A couple of Americans are sitting behind me. They haven't joined in the sing-a-long. They're too busy munching their way through a Milky Way.
"It doesn't have carmel?" one of them exclaims.
“No. They don't over here."
That revelation stuns him into silence for a solid minute before they move onto their weekend plans.
The lights dim.
Whoops go out all over the theatre.
Childlike voices comes over the soundsystem. It's Jane, and Michael, Banks. They have something very important to tell us. And that is that Mary is here, and she has rules. We're to switch off our phones, and unwrap our sweets. Spit spot.
Mary sounds like a right bitch if you ask me.
The curtain rises and I grit my teeth as the children dash about being charmingly nauseating.
And then Mary appears, and is brusk and efficient and magical, I guess.
I mean... even my cold dead heart has to admire the stagecraft. Every minute is packed with a prop whizzing about or appearing suddenly, or disappearing, or turning into something else.
The tech team must be having constant kittens trying to get it to all work on cue.
I'm not the only one who's impressed.
A woman sitting down the front of the circle and she's got her phone out.
She's being pretty sneaky about it, she's turned the screen light right down, and she's holding it low, down close to her lap. She takes a photo. First portrait. Then landscape. Then at an artistically tilted angle.
I think she's done, but nope. She taps around on her screen, brings up Whatsapp, attaches the image to a chat, and then starts typing up a message.
I can't see what she wrote from all the way back here, but I'm willing to put money on it being a rave review of how much she's enjoying herself.
That done, the puts down the phone. But only for a moment, because down on stage the set has just changed and our lady needs to get herself another set of photos to remember it all by. Portrait. Landscape. Titled. Whatsapp. Done.
Interval.
Thank gawd. I don't think I could have handled a second more of those chirpy chimney sweeps.
"Chim chimney chim chimney..." sings a woman as she trots up the stairs to go to the bar.
"Chim chimney, chim chimney, chim chim cheroo..." sings one of the Americans sitting behind me.
"Chim chim cheroo..." whispers the small girl sitting next to me as she digs into her ice cream.
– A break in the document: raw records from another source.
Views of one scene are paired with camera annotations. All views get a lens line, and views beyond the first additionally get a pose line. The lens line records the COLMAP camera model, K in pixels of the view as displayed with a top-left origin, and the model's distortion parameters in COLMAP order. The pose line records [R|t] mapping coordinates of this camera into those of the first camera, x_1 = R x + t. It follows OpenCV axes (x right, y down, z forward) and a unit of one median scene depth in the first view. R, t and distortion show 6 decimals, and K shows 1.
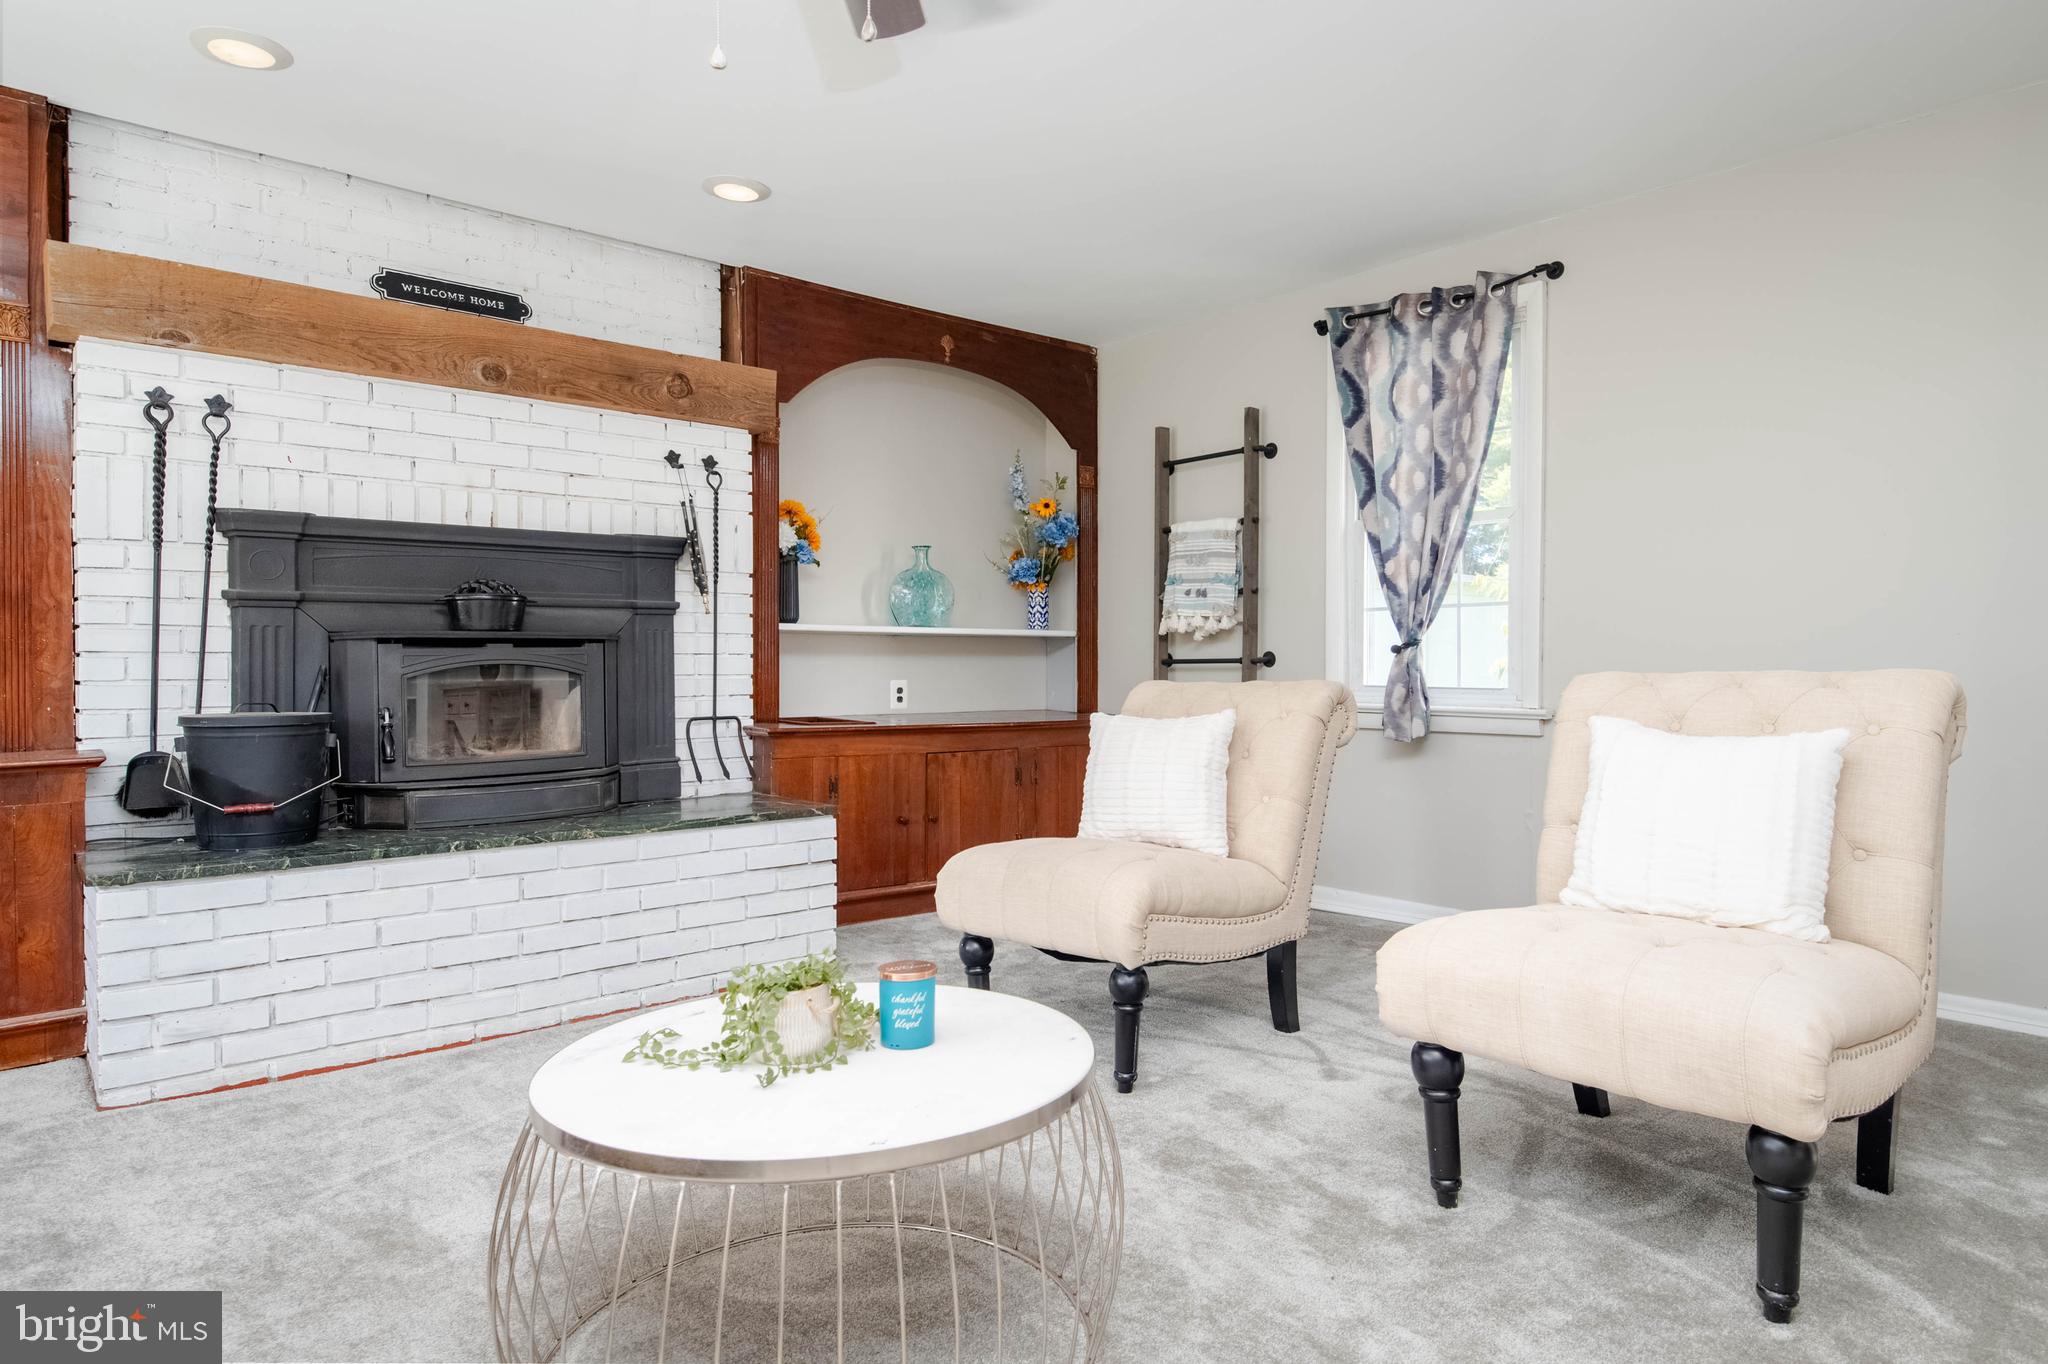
lens RADIAL K [[1187.6, 0, 1031.6], [0, 1187.6, 669.0], [0, 0, 1]] dist [0.004986, -0.000014]
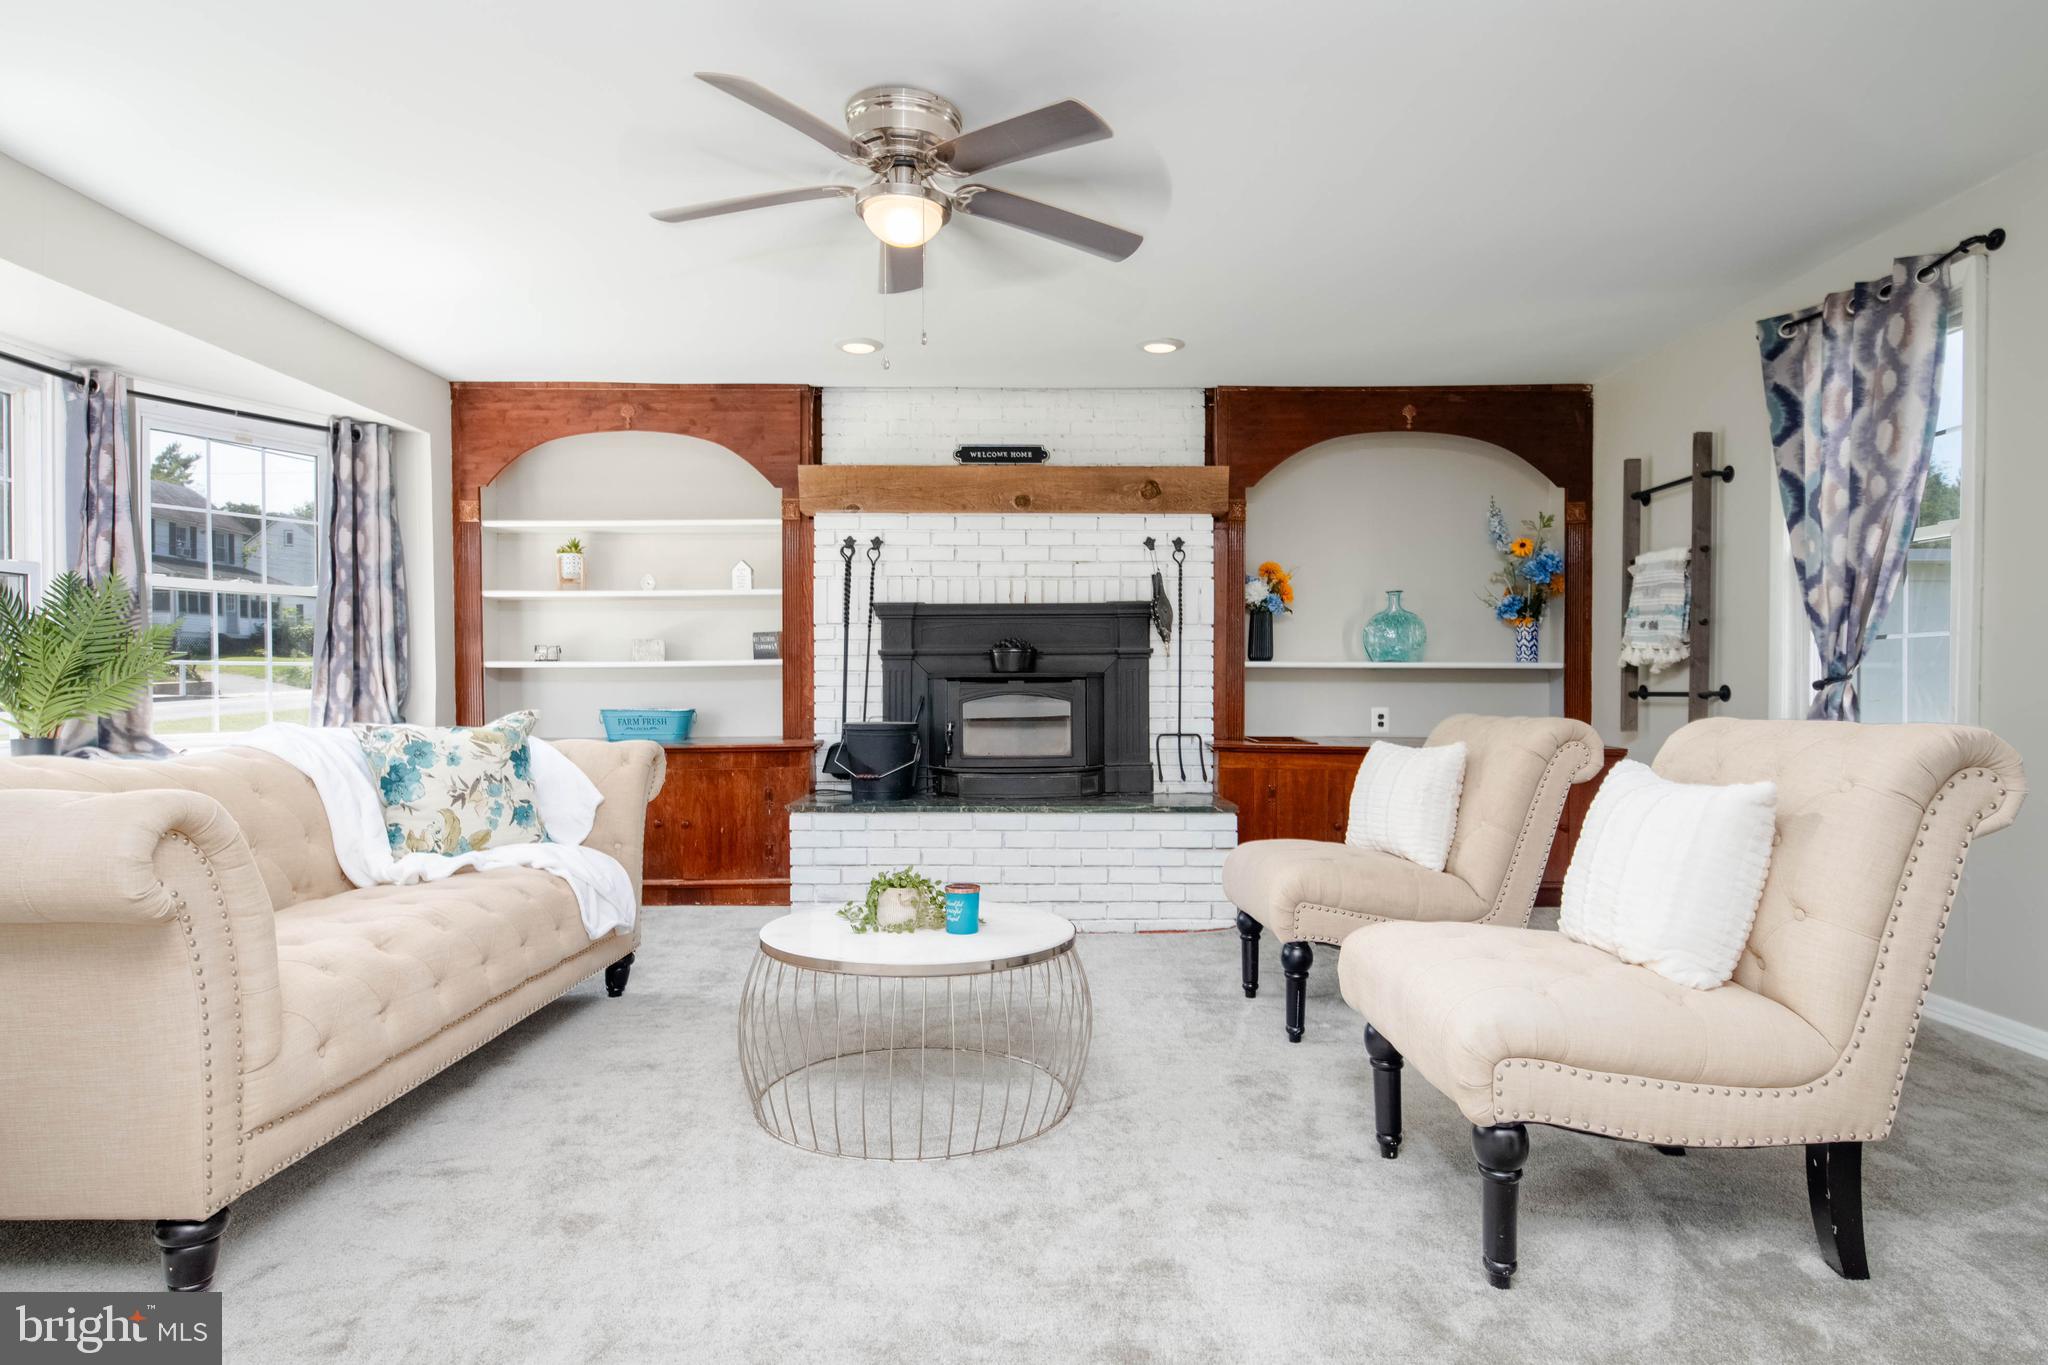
lens RADIAL K [[1103.2, 0, 1012.9], [0, 1103.2, 687.3], [0, 0, 1]] dist [-0.001435, -0.001094]
pose [[0.745477, 0.005577, -0.666508, 0.429599], [-0.005156, 0.999983, 0.002601, -0.014246], [0.666511, 0.001497, 0.745493, -0.047136]]
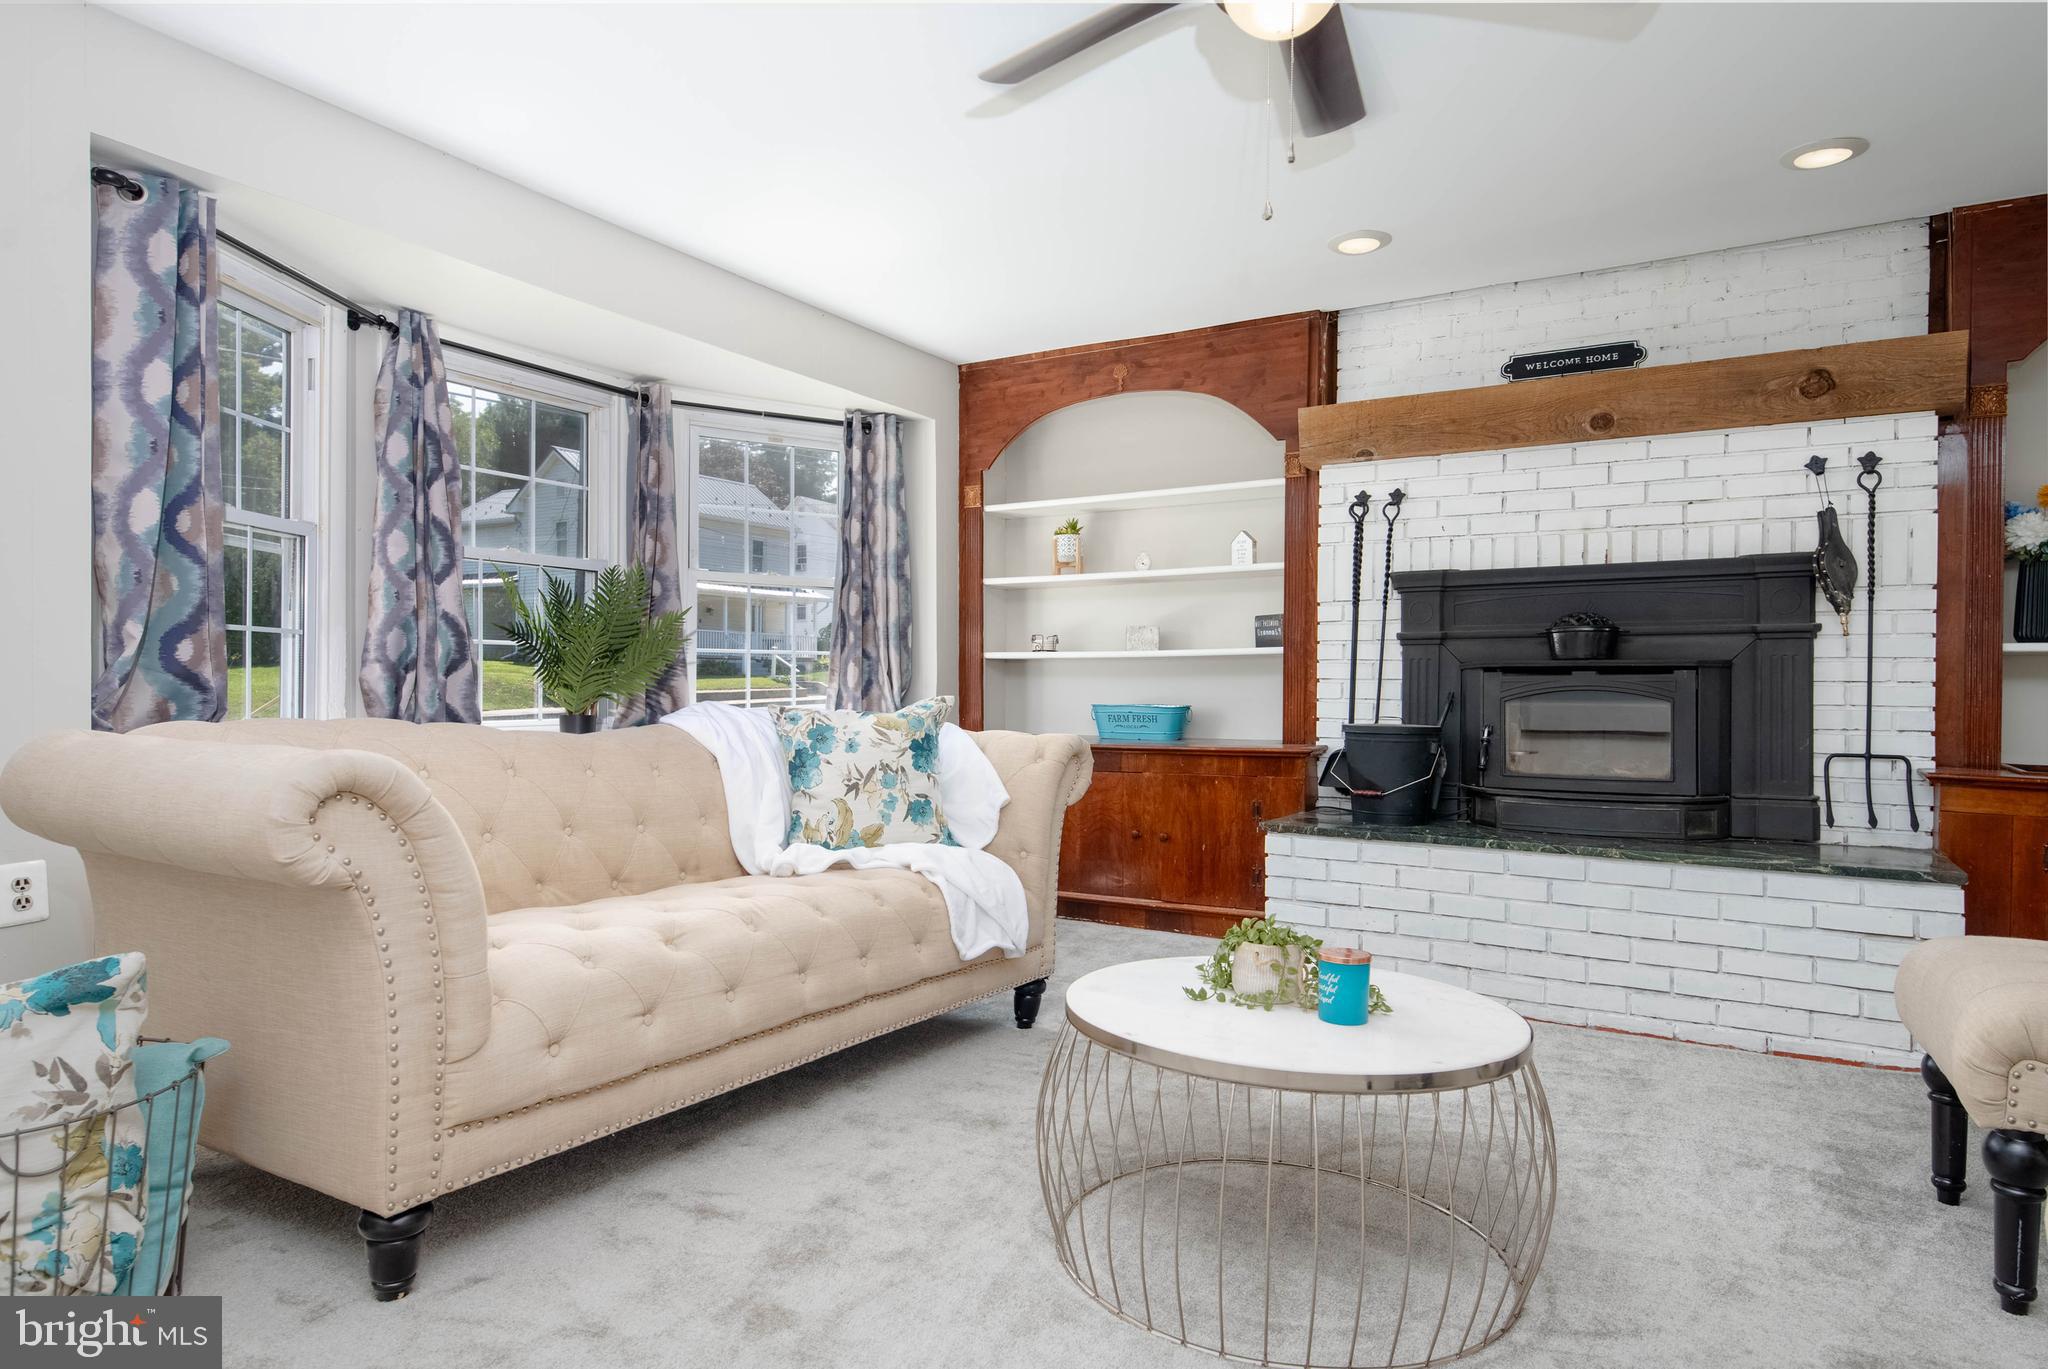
lens RADIAL K [[1182.0, 0, 1024.0], [0, 1182.0, 684.5], [0, 0, 1]] dist [0.019136, -0.010336]
pose [[0.297440, 0.002620, -0.954737, 0.386012], [-0.016588, 0.999859, -0.002424, 0.001759], [0.954596, 0.016558, 0.297442, 0.162428]]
I now know why the walls are red.
This is my hell.
All the audience are all demons sent to torture me, to the tune of this gawd-awful musical.
There's nothing for it, but to surrender to my fate, letting this irritatingly cheerful tunes swarm around me.
Up ahead, the Whatsapp Woman gets her phone out again, but an interval has passed since last she tried and and someone must have complained to the front of house team because the usher is ready and waiting.
She runs down the aisle, and bringing out her torch flashes it right into the Whatsapp Woman's eyes.
Dazzled, the woman quickly puts away her phone.
Ha.
Sadly, the usher can't pull the torch flashing trick on the cast, and I'm forced to sit through this overly long show. How they can turn drag out this lack of narrative for nearly three hours would almost be impressive if it wasn't stuffed full of filler. I amuse myself by playing dramaturge and picking out all the bits I would cut. The vase? Smash that. The shop in the park? Close it down. The statue? Bury it,
I am rudely brought back by the cast encouraging us to clap along with their singing. Which is just mean. Everyone knows I have no rhythm.
I do my best, but my heart isn't in it.
And as soon as the house lights are up, I'm already out of my seat and pulling on my coat, unable even to wait for the orchestra to finish up.
Let's just hope I don't fall in that piranha tank on the way out. This is not the theatre I want to be haunting in the afterlife.